Entries follow. Return each line that contains the word "Left".

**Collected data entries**
·····

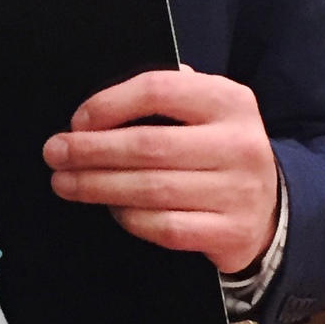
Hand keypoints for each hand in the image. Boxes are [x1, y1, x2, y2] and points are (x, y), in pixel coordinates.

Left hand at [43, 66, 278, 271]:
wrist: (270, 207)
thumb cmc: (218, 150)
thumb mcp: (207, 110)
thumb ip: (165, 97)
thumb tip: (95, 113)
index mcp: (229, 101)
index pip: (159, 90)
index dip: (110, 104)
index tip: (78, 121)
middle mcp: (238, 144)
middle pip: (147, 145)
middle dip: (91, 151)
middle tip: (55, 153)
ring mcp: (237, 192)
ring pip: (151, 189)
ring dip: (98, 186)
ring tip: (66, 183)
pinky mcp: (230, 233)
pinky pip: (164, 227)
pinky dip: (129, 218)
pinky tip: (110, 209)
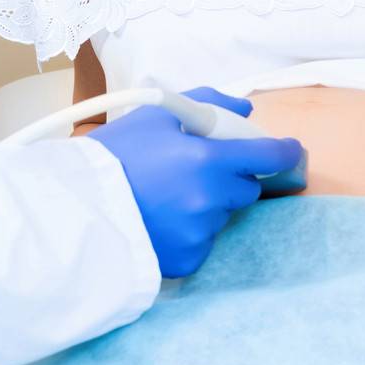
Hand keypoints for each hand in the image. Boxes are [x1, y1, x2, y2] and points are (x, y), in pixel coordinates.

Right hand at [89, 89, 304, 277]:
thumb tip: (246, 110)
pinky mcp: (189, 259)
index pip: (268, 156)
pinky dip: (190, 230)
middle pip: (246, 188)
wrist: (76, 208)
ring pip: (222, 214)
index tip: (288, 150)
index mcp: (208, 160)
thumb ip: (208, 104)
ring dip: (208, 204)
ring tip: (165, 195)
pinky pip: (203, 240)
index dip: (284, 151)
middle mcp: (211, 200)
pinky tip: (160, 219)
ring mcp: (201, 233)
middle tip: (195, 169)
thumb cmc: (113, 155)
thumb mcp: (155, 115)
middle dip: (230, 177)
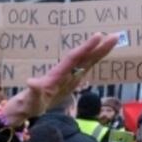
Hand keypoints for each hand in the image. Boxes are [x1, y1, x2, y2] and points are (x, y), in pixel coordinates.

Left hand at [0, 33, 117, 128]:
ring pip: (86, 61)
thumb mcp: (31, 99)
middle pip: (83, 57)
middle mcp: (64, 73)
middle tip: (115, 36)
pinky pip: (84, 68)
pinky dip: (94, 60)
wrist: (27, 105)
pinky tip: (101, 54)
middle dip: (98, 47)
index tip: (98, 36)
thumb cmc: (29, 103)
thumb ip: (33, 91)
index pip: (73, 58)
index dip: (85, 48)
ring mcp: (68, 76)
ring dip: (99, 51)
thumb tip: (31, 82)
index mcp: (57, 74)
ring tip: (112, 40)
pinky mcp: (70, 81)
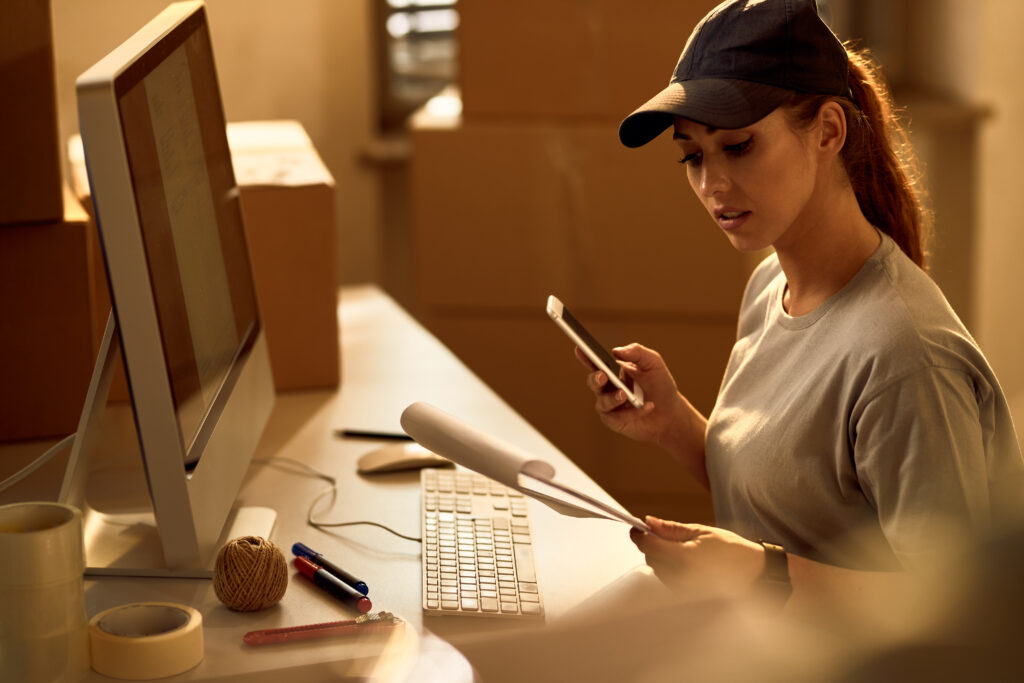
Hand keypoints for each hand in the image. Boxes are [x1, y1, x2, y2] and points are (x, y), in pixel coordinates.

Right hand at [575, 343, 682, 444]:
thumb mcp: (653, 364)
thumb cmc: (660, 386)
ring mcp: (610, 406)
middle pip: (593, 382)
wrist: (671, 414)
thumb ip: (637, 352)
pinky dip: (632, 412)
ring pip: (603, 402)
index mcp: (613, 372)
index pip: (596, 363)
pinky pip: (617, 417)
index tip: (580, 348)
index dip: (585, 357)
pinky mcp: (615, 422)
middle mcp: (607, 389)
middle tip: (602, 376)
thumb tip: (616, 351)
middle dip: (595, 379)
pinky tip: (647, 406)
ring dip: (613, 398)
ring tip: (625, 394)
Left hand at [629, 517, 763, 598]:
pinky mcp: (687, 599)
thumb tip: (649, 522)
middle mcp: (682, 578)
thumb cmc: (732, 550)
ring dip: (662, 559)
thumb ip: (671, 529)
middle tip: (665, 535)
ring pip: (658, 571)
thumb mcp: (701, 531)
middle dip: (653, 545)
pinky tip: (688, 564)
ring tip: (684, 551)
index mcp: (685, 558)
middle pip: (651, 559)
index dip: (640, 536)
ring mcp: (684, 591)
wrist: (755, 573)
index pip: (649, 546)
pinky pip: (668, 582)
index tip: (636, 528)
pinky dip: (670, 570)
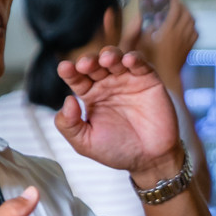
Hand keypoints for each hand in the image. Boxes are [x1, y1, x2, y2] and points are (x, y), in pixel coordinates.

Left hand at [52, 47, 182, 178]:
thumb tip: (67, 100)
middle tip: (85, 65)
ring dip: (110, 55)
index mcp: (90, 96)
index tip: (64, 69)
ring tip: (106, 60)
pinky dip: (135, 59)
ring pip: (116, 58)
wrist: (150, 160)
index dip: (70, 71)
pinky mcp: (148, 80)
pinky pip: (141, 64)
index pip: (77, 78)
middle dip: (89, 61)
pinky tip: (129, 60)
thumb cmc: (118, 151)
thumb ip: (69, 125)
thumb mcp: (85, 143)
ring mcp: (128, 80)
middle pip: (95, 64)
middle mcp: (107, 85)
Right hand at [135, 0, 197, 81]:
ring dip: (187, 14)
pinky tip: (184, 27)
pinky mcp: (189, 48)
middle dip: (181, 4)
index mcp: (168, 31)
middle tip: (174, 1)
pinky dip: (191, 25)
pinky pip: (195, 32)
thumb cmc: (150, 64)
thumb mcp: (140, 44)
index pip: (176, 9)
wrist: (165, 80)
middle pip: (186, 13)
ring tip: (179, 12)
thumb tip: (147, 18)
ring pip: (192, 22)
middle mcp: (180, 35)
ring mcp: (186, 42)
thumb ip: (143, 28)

·····

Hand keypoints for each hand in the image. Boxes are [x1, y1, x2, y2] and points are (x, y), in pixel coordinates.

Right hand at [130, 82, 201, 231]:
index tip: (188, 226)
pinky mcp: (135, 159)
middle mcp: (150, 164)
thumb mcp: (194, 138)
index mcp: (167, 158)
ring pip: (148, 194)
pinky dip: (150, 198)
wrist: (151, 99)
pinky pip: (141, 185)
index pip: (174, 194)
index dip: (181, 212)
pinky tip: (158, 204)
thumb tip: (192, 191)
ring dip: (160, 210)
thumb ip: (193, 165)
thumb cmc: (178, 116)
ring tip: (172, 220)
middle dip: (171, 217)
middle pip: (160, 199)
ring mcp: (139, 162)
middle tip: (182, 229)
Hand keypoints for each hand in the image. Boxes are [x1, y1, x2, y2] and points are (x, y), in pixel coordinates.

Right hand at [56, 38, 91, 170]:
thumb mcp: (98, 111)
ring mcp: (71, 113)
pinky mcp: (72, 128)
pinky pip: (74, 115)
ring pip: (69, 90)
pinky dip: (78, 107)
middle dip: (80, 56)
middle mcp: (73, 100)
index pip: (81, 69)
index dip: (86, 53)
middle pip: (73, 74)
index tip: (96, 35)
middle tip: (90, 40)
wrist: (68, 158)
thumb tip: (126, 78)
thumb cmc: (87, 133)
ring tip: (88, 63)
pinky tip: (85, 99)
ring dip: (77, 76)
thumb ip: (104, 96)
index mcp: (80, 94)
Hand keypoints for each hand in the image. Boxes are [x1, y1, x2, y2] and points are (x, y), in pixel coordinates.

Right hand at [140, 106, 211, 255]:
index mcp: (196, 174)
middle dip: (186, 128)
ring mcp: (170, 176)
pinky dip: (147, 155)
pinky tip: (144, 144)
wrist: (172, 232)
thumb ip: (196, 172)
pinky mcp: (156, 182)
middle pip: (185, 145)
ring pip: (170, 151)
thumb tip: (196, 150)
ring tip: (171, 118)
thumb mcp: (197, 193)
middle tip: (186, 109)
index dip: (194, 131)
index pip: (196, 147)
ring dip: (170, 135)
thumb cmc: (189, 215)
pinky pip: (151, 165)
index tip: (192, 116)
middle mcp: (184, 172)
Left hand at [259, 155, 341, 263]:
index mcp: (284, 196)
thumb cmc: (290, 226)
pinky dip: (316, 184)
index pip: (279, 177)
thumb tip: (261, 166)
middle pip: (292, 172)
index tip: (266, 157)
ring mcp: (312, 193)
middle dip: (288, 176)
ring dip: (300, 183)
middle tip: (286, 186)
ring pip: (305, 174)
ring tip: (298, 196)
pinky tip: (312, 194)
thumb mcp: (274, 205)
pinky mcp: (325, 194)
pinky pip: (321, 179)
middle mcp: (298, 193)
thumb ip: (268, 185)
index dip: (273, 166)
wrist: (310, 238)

·····

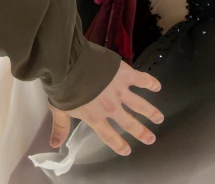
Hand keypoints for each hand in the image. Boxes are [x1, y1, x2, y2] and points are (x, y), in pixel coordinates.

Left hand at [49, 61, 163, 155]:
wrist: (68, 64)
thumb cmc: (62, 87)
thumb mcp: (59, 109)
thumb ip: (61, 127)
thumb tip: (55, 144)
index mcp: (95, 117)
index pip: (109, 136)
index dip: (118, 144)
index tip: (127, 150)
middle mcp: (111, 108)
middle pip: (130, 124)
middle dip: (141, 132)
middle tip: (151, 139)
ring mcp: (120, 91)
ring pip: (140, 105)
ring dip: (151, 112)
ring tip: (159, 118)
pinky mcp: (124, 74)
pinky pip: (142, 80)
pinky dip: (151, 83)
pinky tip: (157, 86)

·····

**Result**
Left hand at [43, 66, 278, 271]:
Left hand at [0, 33, 117, 128]:
Left hand at [629, 517, 763, 598]:
Left hand at [52, 47, 182, 178]:
Left hand at [259, 155, 341, 263]:
Left hand at [49, 61, 163, 155]:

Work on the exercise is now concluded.